• EXERCISE DIRECTIONS: Can you extend the landmark-detection notebook below, picking up right after its last line?

• EXTRACT TO READ:
++++++++++++++++++++

One or more directories are not empty. Copy operation aborted.

Number of images in train set: 720
Number of images in validation set: 360
Number of images in test set: 120


### Review Data

In [9]:
with open(os.path.join(train_dataset_path, "labels.json"), "r") as f:
  labels_json = json.load(f)
for category_item in labels_json["categories"]:
  print(f"{category_item['id']}: {category_item['name']}")

0: background
1: santamariadelfiore
2: battisterosangiovanni
3: campanilegiotto
4: galleriauffizi
5: loggialanzi
6: palazzovecchio
7: pontevecchio
8: basilicasantacroce
9: palazzopitti
10: piazzalemichelangelo
11: basilicasantamarianovella
12: basilicasanminiato


### Create Dataset

In [None]:
# TODO: do I need this instruction ?

cache_dirs = ["/tmp/od_data/train", "/tmp/od_data/validation"]

for cache_dir in cache_dirs:
    if os.path.exists(cache_dir):
        shutil.rmtree(cache_dir)

In [10]:
train_data = object_detector.Dataset.from_coco_folder(train_dataset_path, cache_dir="/tmp/od_data/train")
validation_data = object_detector.Dataset.from_coco_folder(validation_dataset_path, cache_dir="/tmp/od_data/validation")

print(f"{'Training Dataset Size:':<25} {train_data.size:>4}")
print(f"{'Validation Dataset Size:':<25} {validation_data.size:>4}")

Training Dataset Size:     720
Validation Dataset Size:   360


## Augmentation

### Augment Data

In [11]:
import albumentations as A
import numpy as np
import cv2

In [12]:
def get_transform(set='train'):
    bboxes_params = A.BboxParams(format='coco', min_visibility=0.3, label_fields=['class_labels']) # TODO: check min_visibility

    if set == 'train':
        transform = A.Compose([
            A.RandomResizedCrop(height=640, width=640, scale=(0.8, 1.0), ratio=(0.9, 1.1), p=0.25), # TODO: check h,w
            A.HorizontalFlip(p=0.5),
            A.RandomBrightnessContrast(brightness_limit=0.2, contrast_limit=0.2, p=0.5),
            A.HueSaturationValue(hue_shift_limit=20, sat_shift_limit=30, val_shift_limit=20, p=0.5),
            A.GaussNoise(var_limit=(10.0, 50.0), p=0.5),
            A.RandomShadow(num_shadows_lower=1, num_shadows_upper=3, shadow_dimension=5, shadow_roi=(0, 0.5, 1, 1), p=0.25),
            A.CLAHE(clip_limit=4.0, tile_grid_size=(8, 8), p=0.5),
            A.OneOf([
                A.MotionBlur(blur_limit=7, p=0.5),
                A.MedianBlur(blur_limit=7, p=0.5),
                A.GaussianBlur(blur_limit=7, p=0.5),
            ], p=0.3),
            A.ShiftScaleRotate(shift_limit=0.1, scale_limit=0.2, rotate_limit=15, border_mode=0, p=0.3)
        ], bbox_params=bboxes_params)

    elif set == 'validation':
        transform = A.Compose([
            A.HorizontalFlip(p=0.5),
            A.CLAHE(clip_limit=4.0, tile_grid_size=(8, 8), p=0.5),
        ], bbox_params=bboxes_params)

    return transform

In [13]:
with open(os.path.join(train_dataset_path, 'labels.json'), 'r') as f:
    train_json = json.load(f)

with open(os.path.join(validation_dataset_path, 'labels.json'), 'r') as f:
    val_json = json.load(f)

++++++++++++++++++++

• PROVIDED DATA:

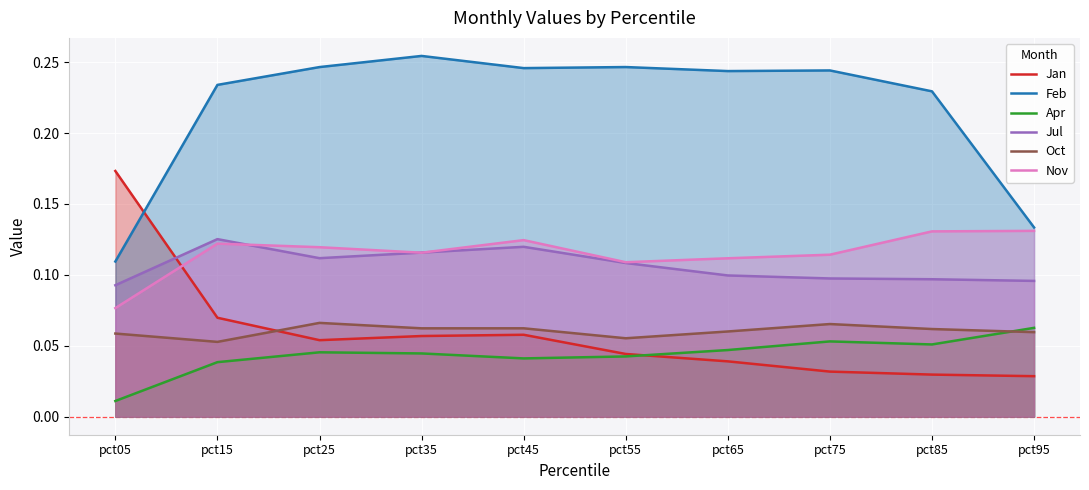

What is the sum of all Feb values?

2.2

++++++++++++++++++++

• TASK ANSWER:
with open(os.path.join(test_dataset_path, 'labels.json'), 'r') as f:
    test_json = json.load(f)

n_images = max(train_json['images'][-1]['id'], val_json['images'][-1]['id'], test_json['images'][-1]['id'])
n_annotations = max(train_json['annotations'][-1]['id'], val_json['annotations'][-1]['id'], test_json['annotations'][-1]['id'])

In [14]:
def clip_bbox(bbox, image_width, image_height):
    x_min, y_min, width, height = bbox

    x_min = max(0, min(x_min, image_width - 1)) # TODO: check -1
    y_min = max(0, min(y_min, image_height - 1)) # TODO: check -1
    width = min(width, image_width - x_min)
    height = min(height, image_height - y_min)

    return [x_min, y_min, width, height]

In [15]:
def validate_bbox(bbox, image_width, image_height):
    x, y, w, h = bbox

    return 0 <= x < image_width and 0 <= y < image_height and x + w <= image_width and y + h <= image_height

In [16]:
def apply_augmentation(image_path, bboxes, class_labels, output_path, output_filename, transform):
    # Read the image
    image = cv2.imread(image_path)
    image = cv2.cvtColor(image, cv2.COLOR_BGR2RGB)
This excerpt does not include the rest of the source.